- Task item
In the entries below, every line with the string "percelen" is to be reported.

- The data
--

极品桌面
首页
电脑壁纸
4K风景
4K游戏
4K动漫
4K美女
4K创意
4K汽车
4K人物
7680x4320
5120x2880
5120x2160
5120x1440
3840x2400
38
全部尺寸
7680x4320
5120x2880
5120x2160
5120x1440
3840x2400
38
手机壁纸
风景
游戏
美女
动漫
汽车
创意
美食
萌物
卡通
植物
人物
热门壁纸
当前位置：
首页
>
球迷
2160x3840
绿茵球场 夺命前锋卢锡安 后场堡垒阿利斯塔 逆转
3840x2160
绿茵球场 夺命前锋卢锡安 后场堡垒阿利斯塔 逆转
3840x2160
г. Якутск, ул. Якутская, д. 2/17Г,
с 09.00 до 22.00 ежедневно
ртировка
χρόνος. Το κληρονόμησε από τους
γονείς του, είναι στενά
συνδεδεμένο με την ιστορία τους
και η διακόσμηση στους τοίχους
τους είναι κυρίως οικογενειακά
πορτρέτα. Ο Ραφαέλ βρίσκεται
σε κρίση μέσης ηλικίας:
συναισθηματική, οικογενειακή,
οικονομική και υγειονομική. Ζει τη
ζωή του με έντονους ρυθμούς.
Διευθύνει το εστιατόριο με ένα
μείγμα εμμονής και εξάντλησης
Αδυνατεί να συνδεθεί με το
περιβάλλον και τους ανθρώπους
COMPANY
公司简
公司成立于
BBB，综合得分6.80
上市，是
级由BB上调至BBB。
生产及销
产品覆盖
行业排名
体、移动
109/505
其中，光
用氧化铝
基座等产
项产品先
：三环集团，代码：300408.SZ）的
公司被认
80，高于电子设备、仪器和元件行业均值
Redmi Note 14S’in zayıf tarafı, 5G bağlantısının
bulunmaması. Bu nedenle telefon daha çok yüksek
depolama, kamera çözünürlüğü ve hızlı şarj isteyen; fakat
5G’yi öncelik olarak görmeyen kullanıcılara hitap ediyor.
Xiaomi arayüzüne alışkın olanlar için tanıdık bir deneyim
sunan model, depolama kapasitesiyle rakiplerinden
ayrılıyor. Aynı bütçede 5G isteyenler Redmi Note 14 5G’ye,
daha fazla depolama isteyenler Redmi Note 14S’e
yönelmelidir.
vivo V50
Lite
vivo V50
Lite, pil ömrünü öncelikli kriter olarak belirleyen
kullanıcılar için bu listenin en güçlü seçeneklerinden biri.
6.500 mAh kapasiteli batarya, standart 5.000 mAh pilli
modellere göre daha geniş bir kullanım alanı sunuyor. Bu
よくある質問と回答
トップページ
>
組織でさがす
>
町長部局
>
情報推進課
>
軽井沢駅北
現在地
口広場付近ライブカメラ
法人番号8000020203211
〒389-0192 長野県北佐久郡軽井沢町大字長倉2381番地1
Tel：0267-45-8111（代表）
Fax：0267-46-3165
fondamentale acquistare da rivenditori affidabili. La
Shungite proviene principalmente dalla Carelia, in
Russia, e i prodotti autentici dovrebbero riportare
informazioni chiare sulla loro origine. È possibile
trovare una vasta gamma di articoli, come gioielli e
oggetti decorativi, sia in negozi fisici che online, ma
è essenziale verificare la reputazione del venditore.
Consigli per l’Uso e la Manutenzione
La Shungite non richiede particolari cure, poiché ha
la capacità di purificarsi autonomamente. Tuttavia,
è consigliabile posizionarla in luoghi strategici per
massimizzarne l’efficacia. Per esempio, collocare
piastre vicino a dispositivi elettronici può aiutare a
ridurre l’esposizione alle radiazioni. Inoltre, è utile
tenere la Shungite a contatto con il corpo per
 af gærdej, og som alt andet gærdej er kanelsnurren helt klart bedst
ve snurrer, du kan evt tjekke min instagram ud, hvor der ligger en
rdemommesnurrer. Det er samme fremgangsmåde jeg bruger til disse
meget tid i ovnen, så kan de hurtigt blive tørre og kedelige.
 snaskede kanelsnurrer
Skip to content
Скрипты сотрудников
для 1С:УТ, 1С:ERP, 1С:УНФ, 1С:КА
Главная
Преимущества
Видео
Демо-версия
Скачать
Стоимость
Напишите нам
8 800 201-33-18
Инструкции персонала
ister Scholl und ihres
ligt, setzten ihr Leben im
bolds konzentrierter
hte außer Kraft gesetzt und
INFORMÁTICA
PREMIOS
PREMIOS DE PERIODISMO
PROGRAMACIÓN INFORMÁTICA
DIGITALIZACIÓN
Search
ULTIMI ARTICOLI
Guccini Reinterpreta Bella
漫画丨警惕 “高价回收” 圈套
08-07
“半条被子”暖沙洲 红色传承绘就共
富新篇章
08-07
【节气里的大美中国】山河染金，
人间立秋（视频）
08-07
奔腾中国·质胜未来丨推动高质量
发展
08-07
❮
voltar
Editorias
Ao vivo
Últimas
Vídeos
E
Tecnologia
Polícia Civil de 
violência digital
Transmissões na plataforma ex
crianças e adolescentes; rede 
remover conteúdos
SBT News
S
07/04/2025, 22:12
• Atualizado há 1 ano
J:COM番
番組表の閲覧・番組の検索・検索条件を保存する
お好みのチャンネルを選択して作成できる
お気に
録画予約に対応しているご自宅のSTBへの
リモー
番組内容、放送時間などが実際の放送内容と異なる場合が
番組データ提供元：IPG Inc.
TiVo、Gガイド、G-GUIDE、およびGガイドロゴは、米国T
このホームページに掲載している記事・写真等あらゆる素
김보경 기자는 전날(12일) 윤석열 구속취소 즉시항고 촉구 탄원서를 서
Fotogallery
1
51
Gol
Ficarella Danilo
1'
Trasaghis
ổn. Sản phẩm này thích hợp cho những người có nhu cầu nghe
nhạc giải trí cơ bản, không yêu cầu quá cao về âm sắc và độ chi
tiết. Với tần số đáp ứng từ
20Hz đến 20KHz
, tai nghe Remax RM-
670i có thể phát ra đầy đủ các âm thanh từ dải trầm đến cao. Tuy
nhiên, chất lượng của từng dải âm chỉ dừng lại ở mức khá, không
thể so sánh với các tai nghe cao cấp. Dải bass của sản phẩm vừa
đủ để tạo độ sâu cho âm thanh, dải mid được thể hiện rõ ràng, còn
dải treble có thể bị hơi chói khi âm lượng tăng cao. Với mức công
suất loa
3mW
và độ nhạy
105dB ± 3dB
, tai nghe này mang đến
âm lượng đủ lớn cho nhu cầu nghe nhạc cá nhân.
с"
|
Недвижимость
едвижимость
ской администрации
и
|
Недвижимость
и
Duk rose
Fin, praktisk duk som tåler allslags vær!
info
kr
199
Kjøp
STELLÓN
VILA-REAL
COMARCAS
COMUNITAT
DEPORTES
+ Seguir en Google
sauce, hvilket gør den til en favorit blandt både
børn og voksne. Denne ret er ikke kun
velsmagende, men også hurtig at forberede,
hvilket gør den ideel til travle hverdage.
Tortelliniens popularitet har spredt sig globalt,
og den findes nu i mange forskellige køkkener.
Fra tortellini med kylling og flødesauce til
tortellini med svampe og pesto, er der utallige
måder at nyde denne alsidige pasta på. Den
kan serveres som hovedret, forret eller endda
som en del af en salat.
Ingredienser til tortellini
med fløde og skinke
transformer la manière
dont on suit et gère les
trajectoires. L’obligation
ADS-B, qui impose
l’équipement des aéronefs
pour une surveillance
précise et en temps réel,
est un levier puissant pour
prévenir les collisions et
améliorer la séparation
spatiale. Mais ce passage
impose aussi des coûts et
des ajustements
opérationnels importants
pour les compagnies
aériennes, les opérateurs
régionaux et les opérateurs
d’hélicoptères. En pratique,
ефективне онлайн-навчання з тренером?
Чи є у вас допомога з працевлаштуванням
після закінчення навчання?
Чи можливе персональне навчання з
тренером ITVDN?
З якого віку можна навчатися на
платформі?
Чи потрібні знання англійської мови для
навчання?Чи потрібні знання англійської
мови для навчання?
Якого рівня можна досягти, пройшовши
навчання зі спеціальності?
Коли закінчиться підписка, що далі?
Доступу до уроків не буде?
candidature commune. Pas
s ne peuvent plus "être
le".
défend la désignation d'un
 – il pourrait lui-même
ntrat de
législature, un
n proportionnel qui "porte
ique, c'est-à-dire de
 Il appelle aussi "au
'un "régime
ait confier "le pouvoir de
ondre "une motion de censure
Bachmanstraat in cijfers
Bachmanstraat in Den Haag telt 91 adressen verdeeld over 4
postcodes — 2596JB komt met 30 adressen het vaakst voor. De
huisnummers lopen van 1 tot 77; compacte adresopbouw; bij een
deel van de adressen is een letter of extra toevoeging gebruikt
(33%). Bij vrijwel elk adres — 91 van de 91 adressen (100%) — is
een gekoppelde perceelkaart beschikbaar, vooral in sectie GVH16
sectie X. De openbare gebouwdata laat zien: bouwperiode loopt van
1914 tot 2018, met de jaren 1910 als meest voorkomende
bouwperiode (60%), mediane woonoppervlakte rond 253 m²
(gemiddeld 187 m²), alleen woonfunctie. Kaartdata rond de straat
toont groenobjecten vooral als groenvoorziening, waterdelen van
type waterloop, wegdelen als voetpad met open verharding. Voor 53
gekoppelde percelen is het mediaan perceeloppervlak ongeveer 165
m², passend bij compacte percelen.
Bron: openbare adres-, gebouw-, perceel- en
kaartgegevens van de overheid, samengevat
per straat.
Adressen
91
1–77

--

- Expected answer
gekoppelde percelen is het mediaan perceeloppervlak ongeveer 165
m², passend bij compacte percelen.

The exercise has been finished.